Как-то раз мы с Чимальи занимались подобной охотой целый день, так что к вечеру, когда мы устали и решили вернуться домой, на берегу уже высилась изрядная куча утиных тушек. Но тут выяснилось, что во время купания Чимальи намочил волосы, и теперь его хохолок торчал над задней частью макушки, словно перо, какие носили в ту пору некоторые из наших воинов. Как назло, мы зашли в самый дальний конец острова, так что по пути в родную деревню Чимальи пришлось бы пересекать в таком виде весь Шалтокан.
– Аййя, почеоа, – пробормотал он ругательство, означавшее всего-навсего «дерьмо», но считавшееся непозволительным для ребенка нашего возраста. Услышь Чимальи кто-нибудь из взрослых, ему бы не избежать порки терновником.
– Давай обогнем остров вплавь, – предложил я. – Надо только держаться подальше от берега.
– Не знаю, как ты, – возразил Чимальи, – а я так вымотался, что едва держусь на воде. Такого заплыва мне не выдержать: мигом пойду на дно. Может быть, нам лучше дождаться темноты и вернуться домой пешком?
– Ну ты и придумал! – воскликнул я. – Сейчас, при свете дня, ты рискуешь нарваться разве что на какого-нибудь жреца, который заметит твой торчащий хохолок, а в темноте запросто можно наскочить на чудище пострашнее Ночного Ветра. Впрочем, решай сам: как скажешь, так и поступим.
Мы посидели и подумали немножко, рассеянно собирая и посасывая медоносных муравьев, которых в ту пору было полно. Их брюшки просто раздувались от сладкого нектара. Это лакомство доступно каждому. Всего-то и дела: цапнуть насекомое, откусить брюшко и глотнуть сладкой жидкости. Правда, каждая капелька этого меда была такой крохотной, что о том, чтобы утолить голод с помощью муравьев, не приходилось и мечтать.

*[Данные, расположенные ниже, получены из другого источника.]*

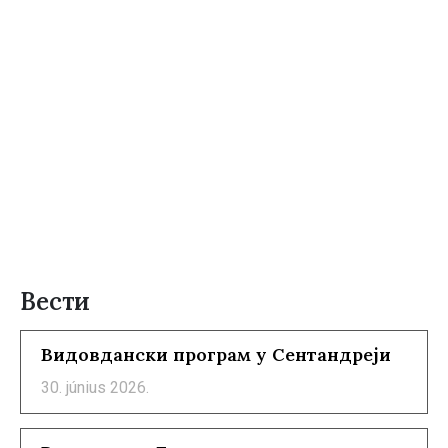
Вести
Видовдански програм у Сентандреји
30. június 2026.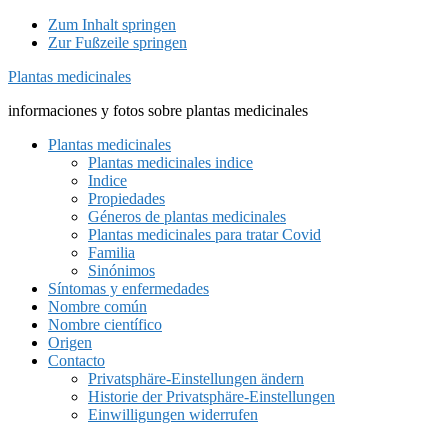
Zum Inhalt springen
Zur Fußzeile springen
Plantas medicinales
informaciones y fotos sobre plantas medicinales
Plantas medicinales
Plantas medicinales indice
Indice
Propiedades
Géneros de plantas medicinales
Plantas medicinales para tratar Covid
Familia
Sinónimos
Síntomas y enfermedades
Nombre común
Nombre científico
Origen
Contacto
Privatsphäre-Einstellungen ändern
Historie der Privatsphäre-Einstellungen
Einwilligungen widerrufen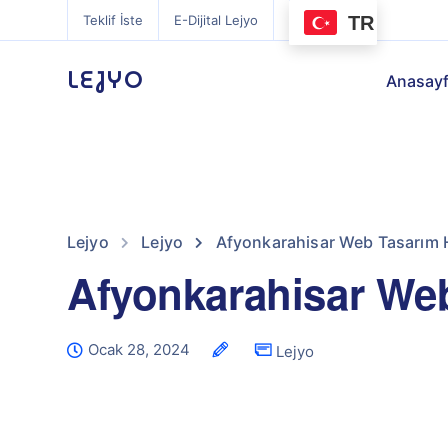
TR
Teklif İste
E-Dijital Lejyo
LEJYO
Anasay
Lejyo
Lejyo
Afyonkarahisar Web Tasarım 
Afyonkarahisar Web
Ocak 28, 2024
Lejyo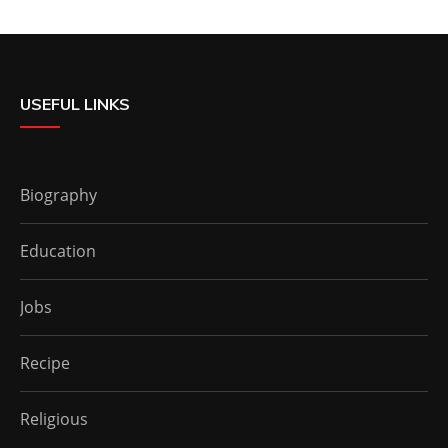
USEFUL LINKS
Biography
Education
Jobs
Recipe
Religious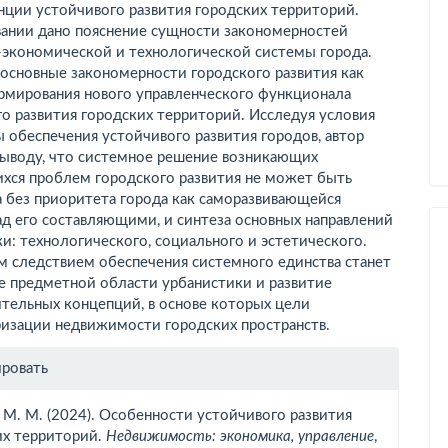
нции устойчивого развития городских территорий.
вании дано пояснение сущности закономерностей
-экономической и технологической системы города.
основные закономерности городского развития как
рмирования нового управленческого функционала
о развития городских территорий. Исследуя условия
 обеспечения устойчивого развития городов, автор
выводу, что системное решение возникающих
хся проблем городского развития не может быть
 без приоритета города как саморазвивающейся
д его составляющими, и синтеза основных направлений
и: технологического, социального и эстетического.
м следствием обеспечения системного единства станет
е предметной области урбанистики и развитие
тельных концепций, в основе которых цели
ризации недвижимости городских пространств.
рмация
ировать
тье
 М. М. (2024). Особенности устойчивого развития
их территорий.
Недвижимость: экономика, управление
,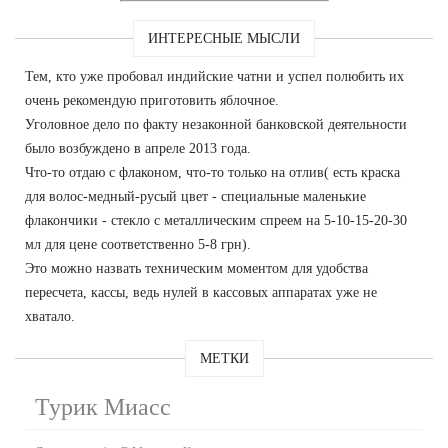
ИНТЕРЕСНЫЕ МЫСЛИ
Тем, кто уже пробовал индийские чатни и успел полюбить их
очень рекомендую приготовить яблочное.
Уголовное дело по факту незаконной банковской деятельности
было возбуждено в апреле 2013 года.
Что-то отдаю с флаконом, что-то только на отлив( есть краска
для волос-медный-русый цвет - специальные маленькие
флакончики - стекло с металлическим спреем на 5-10-15-20-30
мл для цене соответственно 5-8 грн).
Это можно назвать техническим моментом для удобства
пересчета, кассы, ведь нулей в кассовых аппаратах уже не
хватало.
МЕТКИ
Турик Миасс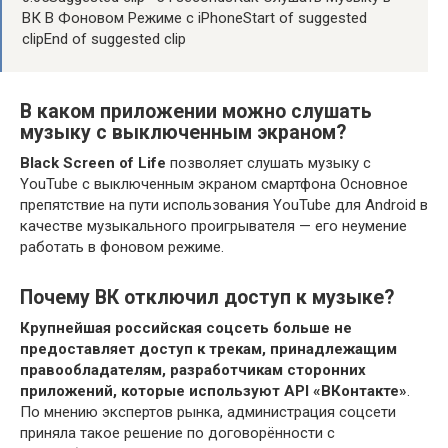
ВК В Фоновом Режиме c iPhoneStart of suggested
clipEnd of suggested clip
В каком приложении можно слушать
музыку с выключенным экраном?
Black Screen of Life
позволяет слушать музыку с
YouTube c выключенным экраном смартфона Основное
препятствие на пути использования YouTube для Android в
качестве музыкального проигрывателя — его неумение
работать в фоновом режиме.
Почему ВК отключил доступ к музыке?
Крупнейшая российская соцсеть больше не
предоставляет доступ к трекам, принадлежащим
правообладателям, разработчикам сторонних
приложений, которые используют API «ВКонтакте»
.
По мнению экспертов рынка, администрация соцсети
приняла такое решение по договорённости с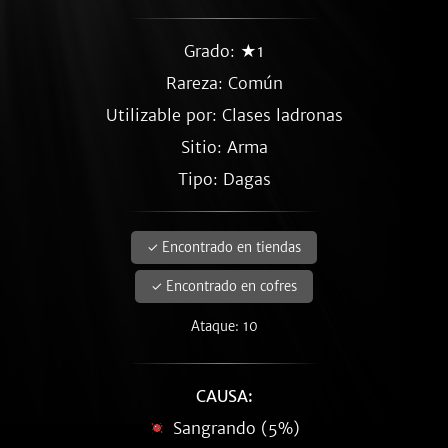
Grado: ★1
Rareza:
Común
Utilizable por: Clases ladronas
Sitio: Arma
Tipo: Dagas
✓ Encontrado en tiendas
✓ Encontrado en cofres
Ataque: 10
CAUSA:
Sangrando (5%)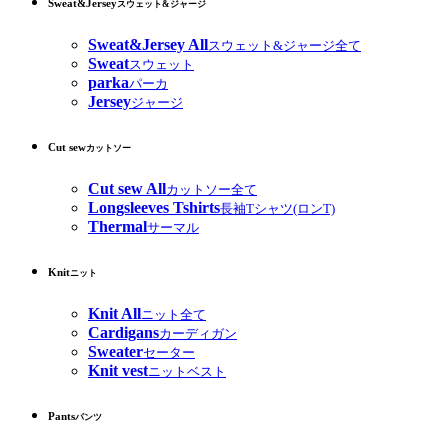
Sweat&Jersey
スウェット&ジャージ
Sweat&Jersey All
スウェット&ジャージ全て
Sweat
スウェット
parka
パーカ
Jersey
ジャージ
Cut sew
カットソー
Cut sew All
カットソー全て
Longsleeves Tshirts
長袖Tシャツ(ロンT)
Thermal
サーマル
Knit
ニット
Knit All
ニット全て
Cardigans
カーディガン
Sweater
セーター
Knit vest
ニットベスト
Pants
パンツ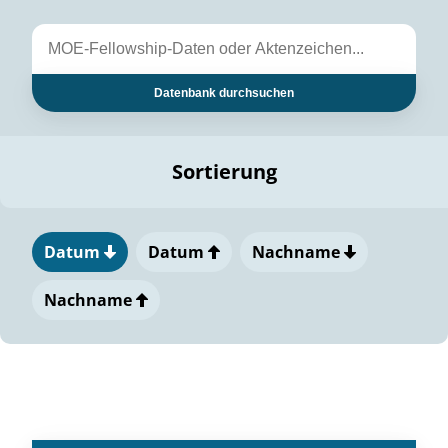
Datenbank durchsuchen
Sortierung
Datum
Datum
Nachname
Nachname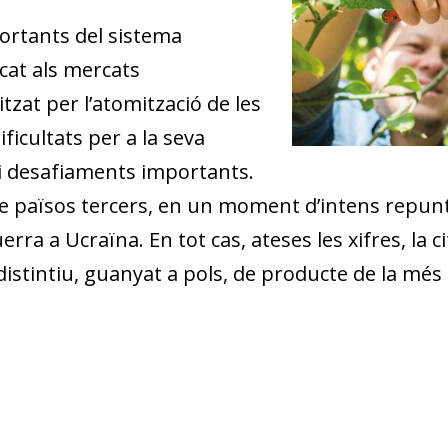
portants del sistema
cat als mercats
itzat per l’atomització de les
icultats per a la seva
 i desafiaments importants.
de països tercers, en un moment d’intens repunt
rra a Ucraïna. En tot cas, ateses les xifres, la 
distintiu, guanyat a pols, de producte de la més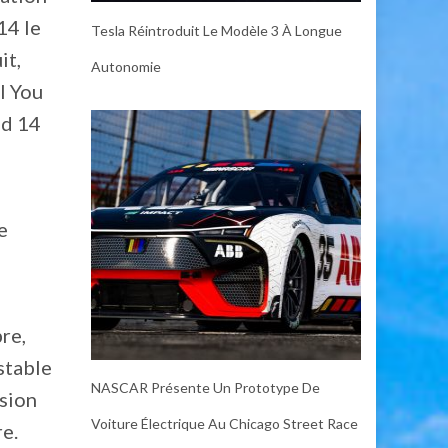
14 le
Tesla Réintroduit Le Modèle 3 À Longue
it,
Autonomie
l You
id 14
e
re,
stable
NASCAR Présente Un Prototype De
rsion
Voiture Électrique Au Chicago Street Race
re.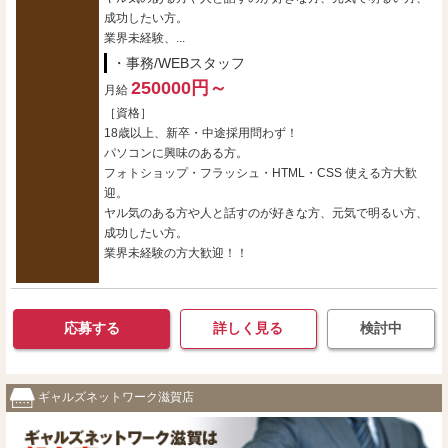
成功したい方。
業界未経験、...
・事務/WEBスタッフ
250000円～
月給
［資格］
18歳以上、新卒・中途採用問わず！
パソコンに興味のある方。
フォトショップ・フラッシュ・HTML・CSS 使える方大歓
迎。
ヤル気のある方や人と話すのが好きな方、元気で明るい方、
成功したい方。
業界未経験の方大歓迎！！
応募する
詳しく見る
検討中
ギャルズネットワーク滋賀店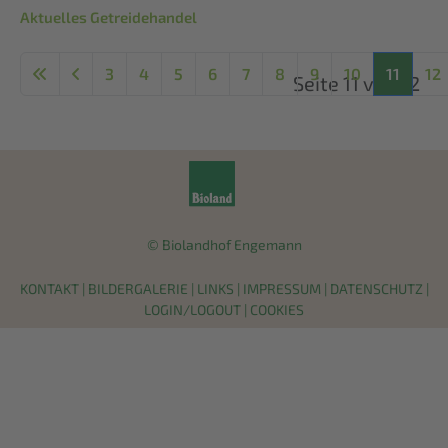
Aktuelles Getreidehandel
3
4
5
6
7
8
9
10
11
12
Seite 11 von 12
© Biolandhof Engemann
KONTAKT
|
BILDERGALERIE
|
LINKS
|
IMPRESSUM
|
DATENSCHUTZ
|
LOGIN/LOGOUT
|
COOKIES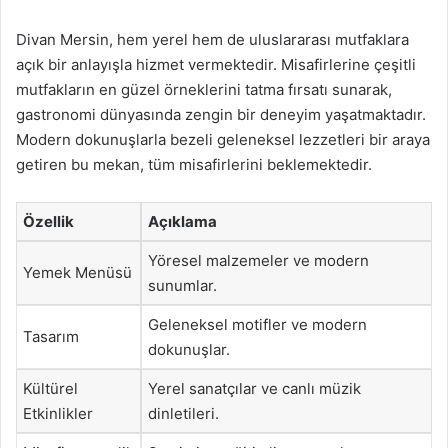
Divan Mersin, hem yerel hem de uluslararası mutfaklara
açık bir anlayışla hizmet vermektedir. Misafirlerine çeşitli
mutfakların en güzel örneklerini tatma fırsatı sunarak,
gastronomi dünyasında zengin bir deneyim yaşatmaktadır.
Modern dokunuşlarla bezeli geleneksel lezzetleri bir araya
getiren bu mekan, tüm misafirlerini beklemektedir.
Özellik
Açıklama
Yöresel malzemeler ve modern
Yemek Menüsü
sunumlar.
Geleneksel motifler ve modern
Tasarım
dokunuşlar.
Kültürel
Yerel sanatçılar ve canlı müzik
Etkinlikler
dinletileri.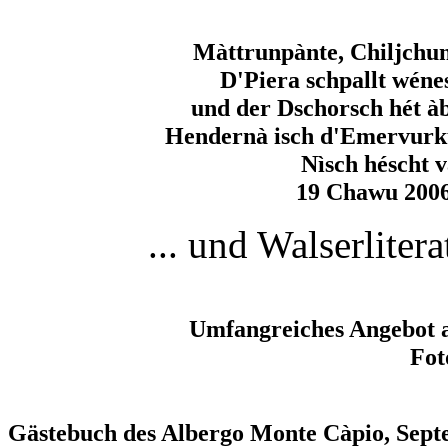
Màttrunpànte, Chiljch
D'Piera schpallt wéne
und der Dschorsch hét àb
Hendernà isch d'Emervurk
Nìsch héscht 
19 Chawu 2006,
... und Walserliter
Umfangreiches Angebot a
Fot
Gästebuch des Albergo Monte Càpio, Sept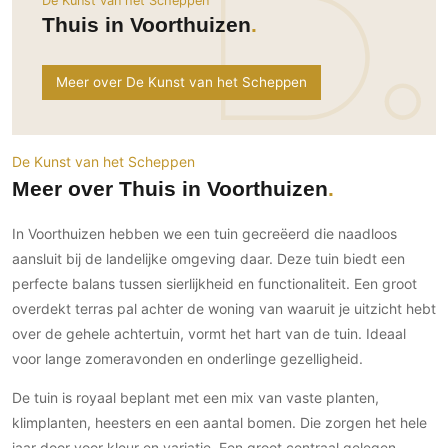
De Kunst van het Scheppen
Ramen
Woondecoratie
Tuinmeubelen
Kinderkamer
Thuis in Voorthuizen
Buitendeuren
Tuinverlichting
Serre/Veranda
Inrichting
Deursystemen
Slaapkamer
Meer over De Kunst van het Scheppen
Omheining
Roomdividers
Glazen wandsystemen
Thuisbioscoop
Bedden
Vouwwanden
Hekwerken en poorten
Toilet
Meubels
Garagedeuren
Wellness
De Kunst van het Scheppen
Zwemmen
Verlichting
Meer over Thuis in Voorthuizen
Werkkamer
Zonwering
Zwembad en zwemvijver
Haarden
Wijnkelder
In Voorthuizen hebben we een tuin gecreëerd die naadloos
Zonwering
Tuin wellness
Glas
Woonkamer
aansluit bij de landelijke omgeving daar. Deze tuin biedt een
Buitenshutters
Interieurbouw
Vloer
perfecte balans tussen sierlijkheid en functionaliteit. Een groot
Buitenkijken
Trappen
overdekt terras pal achter de woning van waaruit je uitzicht hebt
Overig
Buitenvloeren
Bijgebouw / Poolhouse
over de gehele achtertuin, vormt het hart van de tuin. Ideaal
Autolift
Houten buitenvloeren
Keuken
Terrasoverkapping
voor lange zomeravonden en onderlinge gezelligheid.
3D visualisaties
Natuursteen en keramiek
Keukens
Tuin
buitenvloeren
De tuin is royaal beplant met een mix van vaste planten,
Keukenapparatuur
Villa
Vlonders
Gevel
klimplanten, heesters en een aantal bomen. Die zorgen het hele
Keukenbladen
Zwembad
jaar door voor kleur en variatie. Een groot centraal gelegen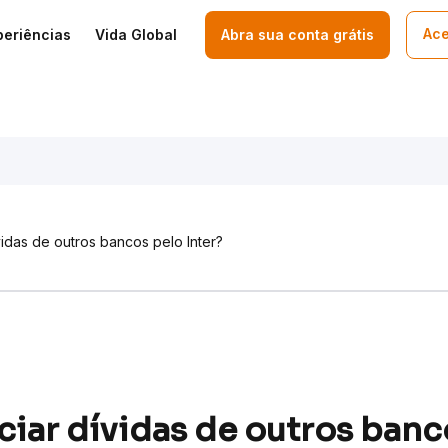
Ace
periências
Vida Global
Abra sua conta grátis
idas de outros bancos pelo Inter?
iar dívidas de outros banc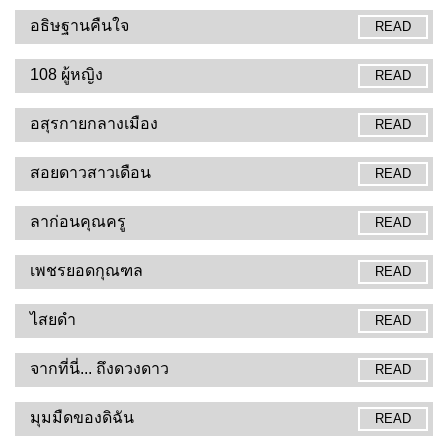
อธิษฐานคืนใจ
READ
108 ผู้หญิง
READ
อสุรกายกลางเมือง
READ
สอยดาวสาวเดือน
READ
ลาก่อนคุณครู
READ
เพชรยอดกุณฑล
READ
ไสยดำ
READ
จากที่นี่... ถึงดวงดาว
READ
มุมมืดของดิฉัน
READ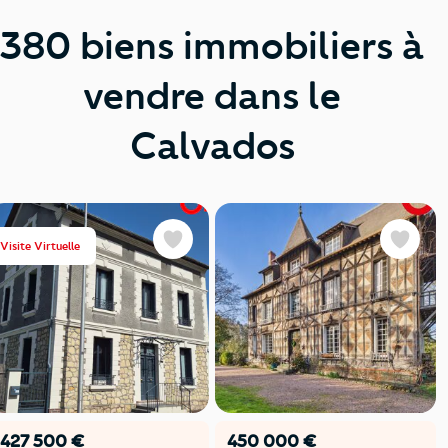
380 biens immobiliers à
vendre dans le
Calvados
Visite Virtuelle
Favoris
Favoris
427 500 €
450 000 €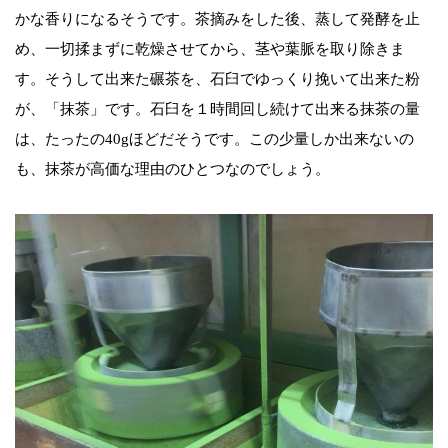
かな香りになるそうです。茶摘みをした後、蒸して発酵を止
め、一切揉まずに乾燥させてから、茎や葉脈を取り除きま
す。そうして出来た碾茶を、石臼でゆっくり挽いて出来た粉
が、「抹茶」です。石臼を１時間回し続けて出来る抹茶の量
は、たったの40gほどだそうです。この少量しか出来ないの
も、抹茶が高価な理由のひとつなのでしょう。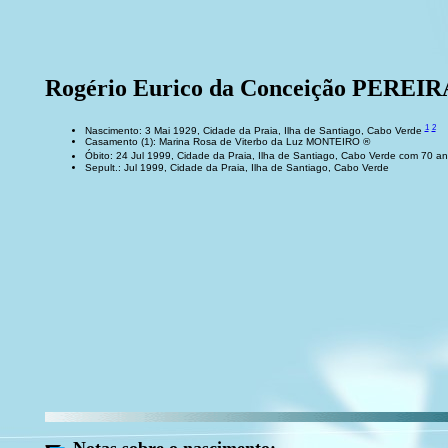
Rogério Eurico da Conceição PEREI
1
2
Nascimento: 3 Mai 1929, Cidade da Praia, Ilha de Santiago, Cabo Verde
Casamento (1): Marina Rosa de Viterbo da Luz MONTEIRO ®
Óbito: 24 Jul 1999, Cidade da Praia, Ilha de Santiago, Cabo Verde com 70 a
Sepult.: Jul 1999, Cidade da Praia, Ilha de Santiago, Cabo Verde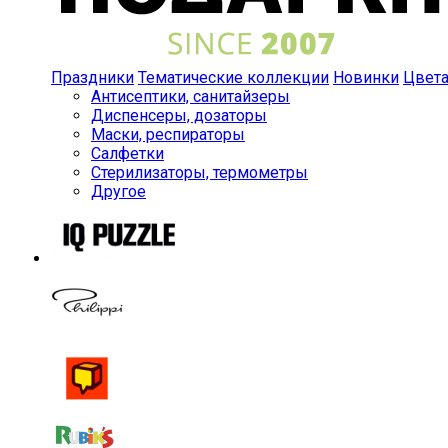
Праздники
Тематические коллекции
Новинки
Цвет
Антисептики, санитайзеры
Диспенсеры, дозаторы
Маски, респираторы
Салфетки
Стерилизаторы, термометры
Другое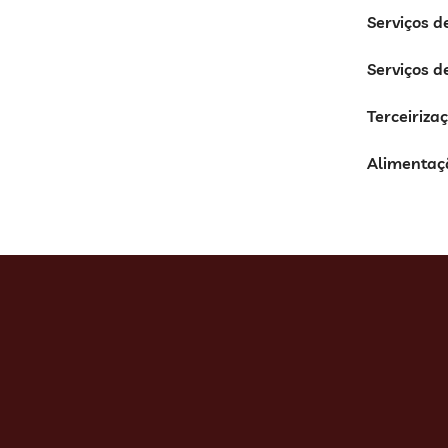
Serviços d
Serviços d
Terceiriza
Alimentaç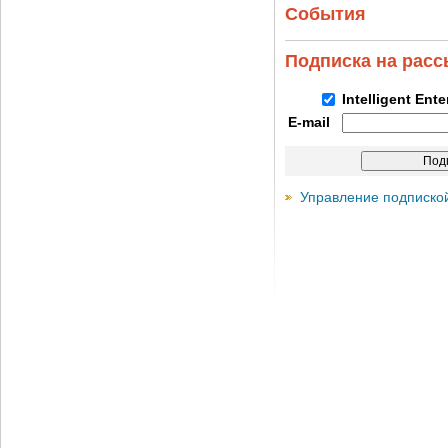
События
Подписка на рас
Intelligent Ent
E-mail
Управление подписко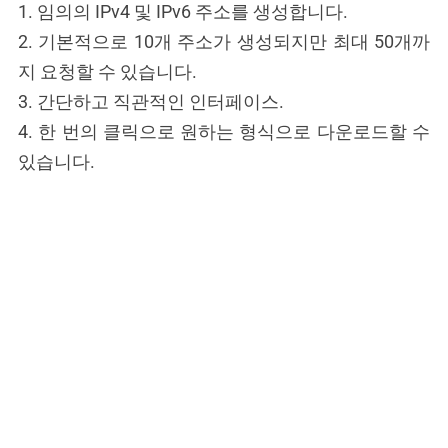
1. 임의의 IPv4 및 IPv6 주소를 생성합니다.
2. 기본적으로 10개 주소가 생성되지만 최대 50개까
지 요청할 수 있습니다.
3. 간단하고 직관적인 인터페이스.
4. 한 번의 클릭으로 원하는 형식으로 다운로드할 수
있습니다.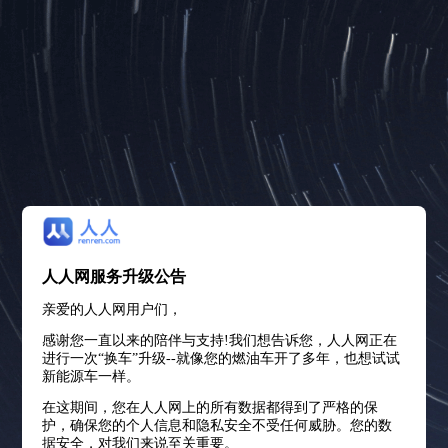
人人网服务升级公告
亲爱的人人网用户们，
感谢您一直以来的陪伴与支持!我们想告诉您，人人网正在
进行一次“换车”升级--就像您的燃油车开了多年，也想试试
新能源车一样。
在这期间，您在人人网上的所有数据都得到了严格的保
护，确保您的个人信息和隐私安全不受任何威胁。您的数
据安全，对我们来说至关重要。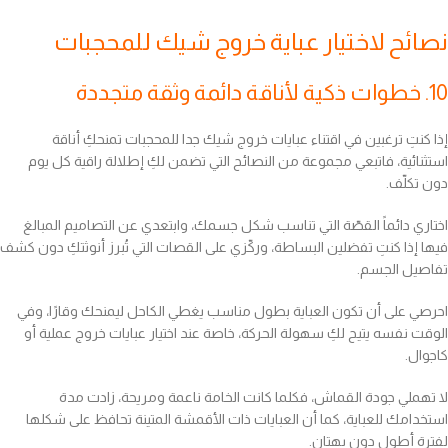
نصائح لاختيار عباية خروج شيك للمحجبات
10. خطوات ذكية لأناقة دائمة وثقة متجددة
إذا كنتِ ترغبين في اقتناء عبايات خروج شيك جدا للمحجبات تمنحكِ أناقة
استثنائية، فاتبعي مجموعة من النصائح التي تضمن لكِ إطلالة راقية كل يوم
دون تكلّف.
اختاري دائماً القصّة التي تناسب شكل جسمك، وابتعدي عن التصاميم المبالغ
فيها إذا كنتِ تفضلين البساطة، وركّزي على القصات التي تُبرز أنوثتكِ دون كشف
تفاصيل الجسم.
احرصي على أن تكون العباية بطول مناسب يغطي الكاحل ليمنحك وقارًا، وفي
الوقت نفسه يتيح لكِ سهولة الحركة، خاصة عند اختيار عبايات خروج عملية أو
كاجوال.
لا تهملي جودة القماش، فكلما كانت الخامة ناعمة ومريحة، زادت مدة
استخدامك للعباية، كما أن العبايات ذات الأقمشة المتينة تحافظ على شكلها
لفترة أطول دون بهتان.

– Знаю! – заявил наконец Чимальи. – Мы пойдем пешком, не дожидаясь темноты. Просто я не стану снимать тыкву с головы до самого дома.
Так он и сделал. Конечно, прорези для глаз обеспечивали не лучший обзор, поэтому мне пришлось вести друга, как поводырю слепого. Положение осложнялось и тем, что мы оба были основательно нагружены добычей – мокрыми, тяжелыми утками. В результате Чимальи то и дело спотыкался и падал, налетал на стволы деревьев или плюхался в придорожные канавы. Хорошо еще, что он не расколошматил при этом свою драгоценную тыкву. Я всю дорогу покатывался со смеху; собаки, завидя Чимальи, заходились в неистовом лае; а поскольку сумерки наступили раньше, чем мы предполагали, мой приятель, возможно, напугал своим видом кого-нибудь из припозднившихся прохожих.
Вам тоже весело? Однако на самом деле смешного было мало. Чимальи нацепил тыкву вовсе не из озорства, но потому, что, с точки зрения наших жрецов, мальчик с такого рода хохолком идеально подходил для жертвоприношения. Когда им требовался юнец мужского пола, жрецы старались найти именно такого. Не спрашивайте меня почему. Ни один жрец так и не сумел мне вразумительно это объяснить. С другой стороны, ни от кого из жрецов и не требовалось приводить простым людям вразумительные доводы. Просто существовали нерушимые правила, по которым нас заставляли жить, не объясняя при этом, почему их нельзя нарушать. Считалось самим собой разумеющимся, что если подобное все же случалось, то мы должны были испытывать страх, стыд и раскаяние.